Did I say? This exhibition is all about the absence of what art can be? Of the absence of metaphor in out culture? We brits were the most zealous adopters of sms and it feels like, more than any other western culture we have allowed this virtual binary experience to shape us. The first space you come to in the show sums this up fantastically well. Simon Fujiwara has a digital David Hockney drawing at the apex of his installation of artefacts. These drawings were at the point in Hockney’s own Royal Academy show when you thought OMG I liked the paintings but please no these are just the intangible skid marks of your love affair with technology whilst you then skip screaming back to the painting of The Sermon on The Mount to regain your love of humanity. My point being that this digital image, as I think Fugiwara was intending to point out, is equivalence. We have somehow allowed exchange language to replace experience. He also includes some brooms from the clear up after the riots in 2011 when the tweeting of the photo of said sweeping devises being held aloft was an act of exhilarating optimism. I like sweeping because it’s an action that really feels like doing something. Not to be confused with tweeting.
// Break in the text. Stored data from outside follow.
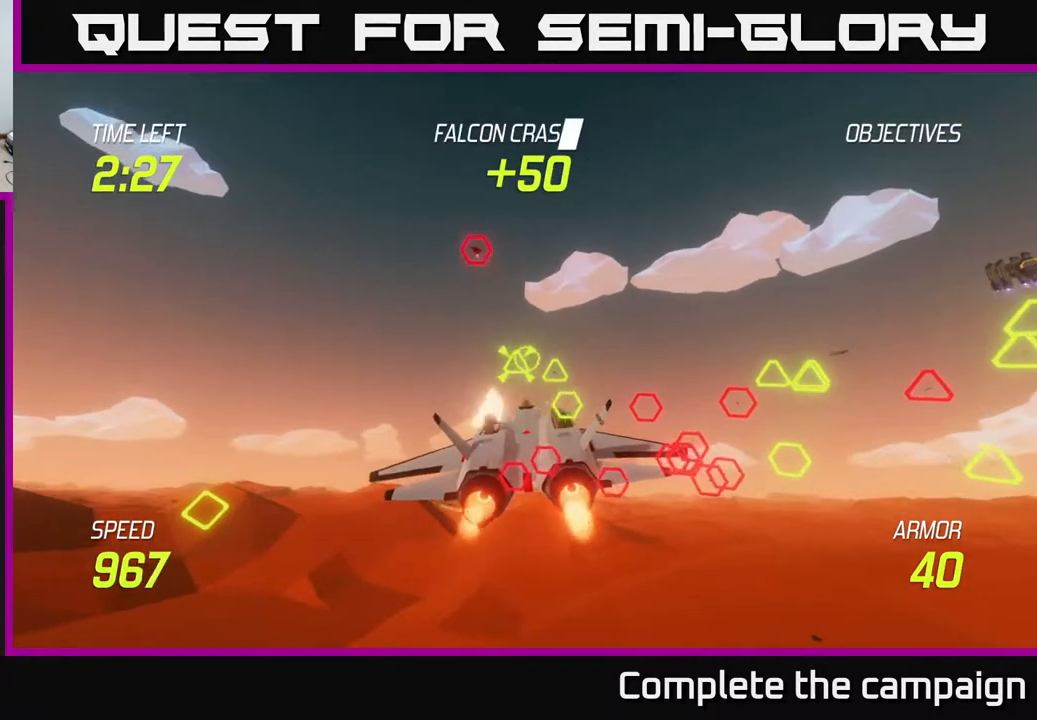
{"buttons": [], "left_stick": "down-right", "events": [[100, "L2", "up"], [100, "R2", "up"], [200, "L2", "down"], [267, "L2", "up"], [300, "left_stick", "down-left"], [350, "L2", "down"], [450, "left_stick", "down-right"], [467, "L2", "up"]]}
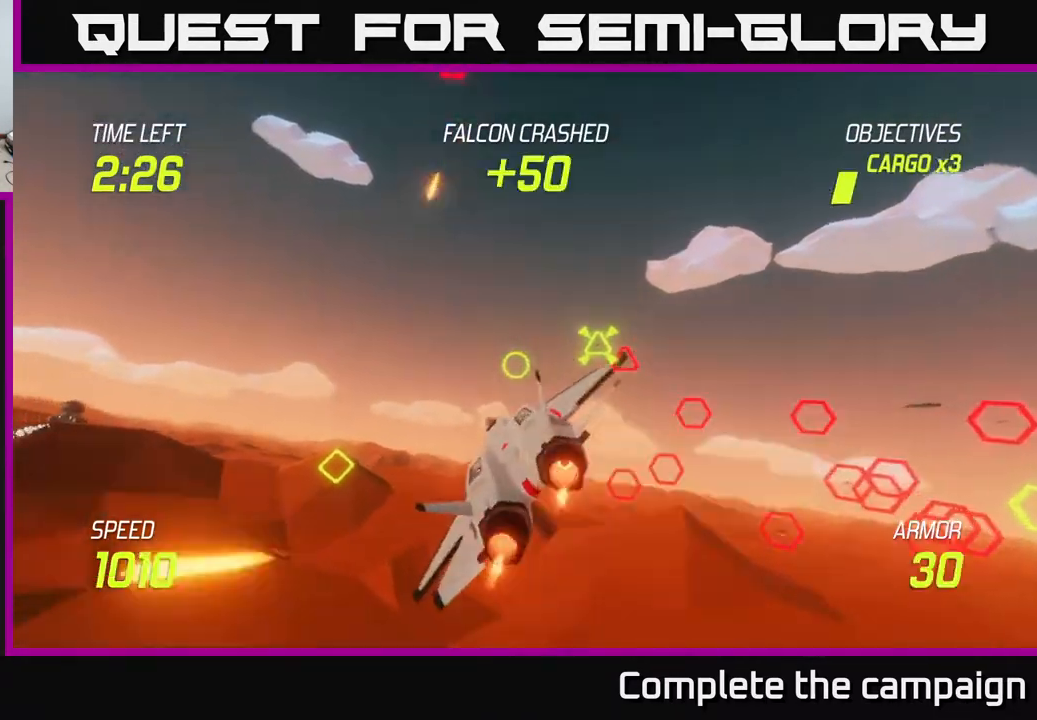
{"buttons": ["R2"], "left_stick": "up-right", "events": [[17, "left_stick", "right"], [33, "L2", "down"], [183, "L2", "up"], [217, "R2", "down"], [217, "left_stick", "up"], [317, "left_stick", "up-left"], [483, "left_stick", "up-right"]]}
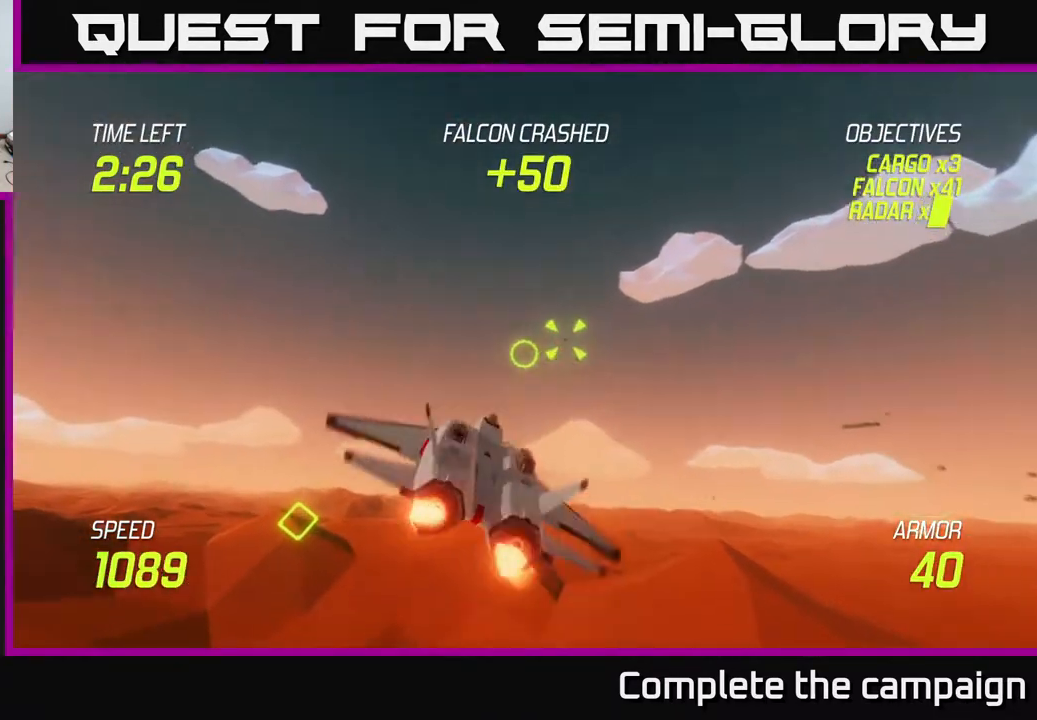
{"buttons": ["R2"], "left_stick": "center", "events": [[50, "left_stick", "right"], [150, "left_stick", "center"], [267, "left_stick", "up"], [483, "left_stick", "center"]]}
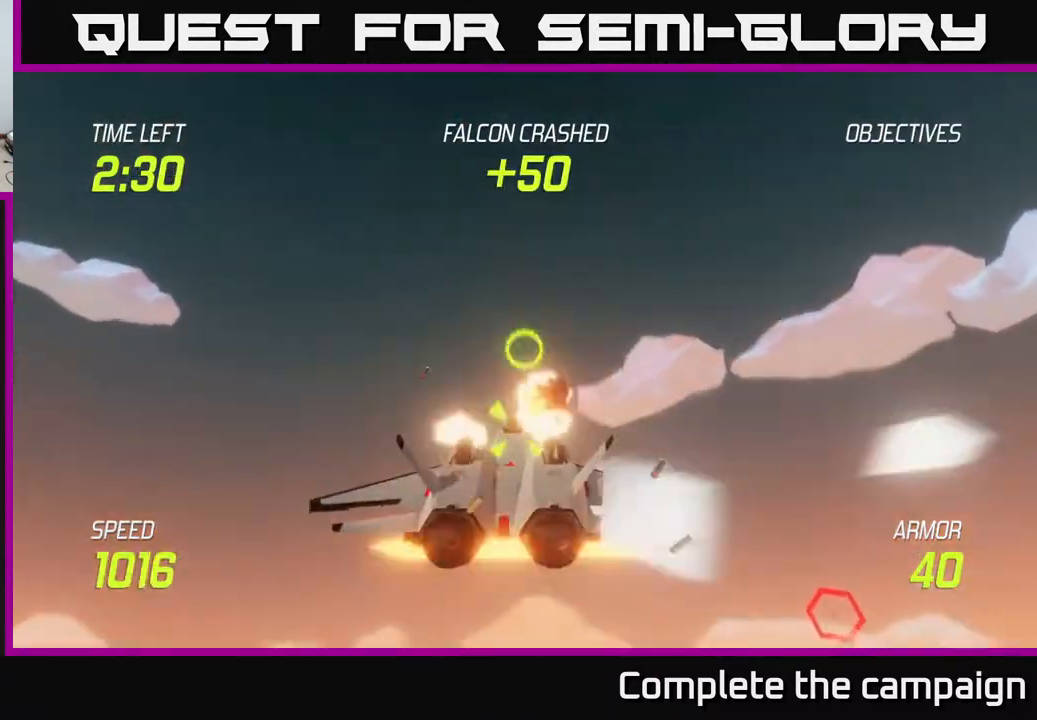
{"buttons": ["L2"], "left_stick": "down-left", "events": [[17, "left_stick", "down"], [150, "L2", "down"], [150, "left_stick", "down-left"], [267, "R2", "up"], [283, "L2", "up"], [333, "L2", "down"], [417, "L2", "up"], [450, "L2", "down"]]}
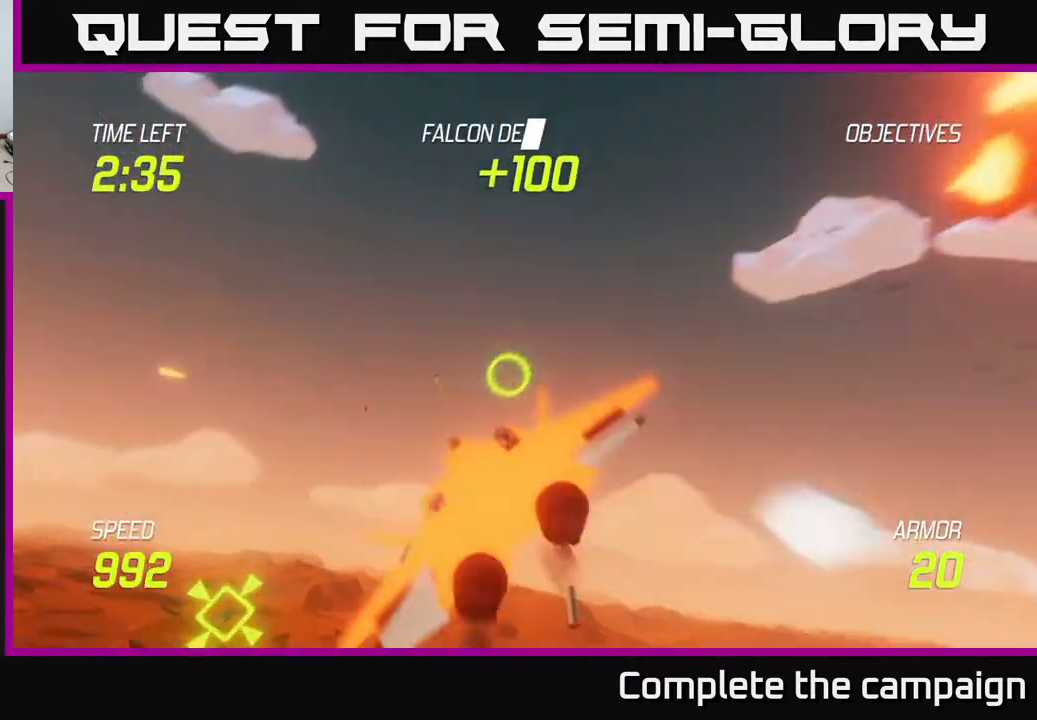
{"buttons": ["L2"], "left_stick": "right", "events": [[50, "left_stick", "down"], [67, "L2", "up"], [200, "left_stick", "right"], [233, "L2", "down"], [400, "L2", "up"], [500, "L2", "down"]]}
Now this absence thing is more interesting than I initially thought because it feels like Derrida’s ghost has come back with a vengeance. How ironic is that hauntology fans!? Jacques Derrida was very interested in the “trace” which imbues every element of communication, which let’s be honest is everything we can see these days such is our level of choreographed awareness.
"mark of the absence of a presence, an always-already absent present" .

It takes Richard Wentworth to rekindle a flicker of spirit from the ashes of  the previous post-promethean take on British culture. He reminds us of the nobility of our creative aspirations after the war. Henry Moore and Paul Nash who he has chosen to feature both fused life and art. They made culture that was of the landscape from which it emerged. The paradigm that has caused the catastrophic tip away from metaphor is obvious really. It has its roots in Clement Greenberg’s hope that we artists should develop a system of critical analysis and this is now soundly fused to the system of funding application that has seeped through the art world making it almost impossible for an artist to think via the work itself. They must know what they are going to do before and then make an equivalent of those ideas. This means that we end up with only the least metaphorical kind of art where clarity of intention is the remaining vestige of the sacred act of creating. Wentworths contribution is not like a dystopian science-fiction narrative rather it is like opening a tomb and weeping at the discovery of the profound and sadly unassailable poetry of a lost culture. Go see.